[Stored items]
================

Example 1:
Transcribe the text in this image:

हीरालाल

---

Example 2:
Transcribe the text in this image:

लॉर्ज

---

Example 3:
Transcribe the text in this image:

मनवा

================

--- What the task requires ---
Your job is to copy all the records exactly.

--- Response to this exercise ---
Example 1:
Transcribe the text in this image:

हीरालाल

---

Example 2:
Transcribe the text in this image:

लॉर्ज

---

Example 3:
Transcribe the text in this image:

मनवा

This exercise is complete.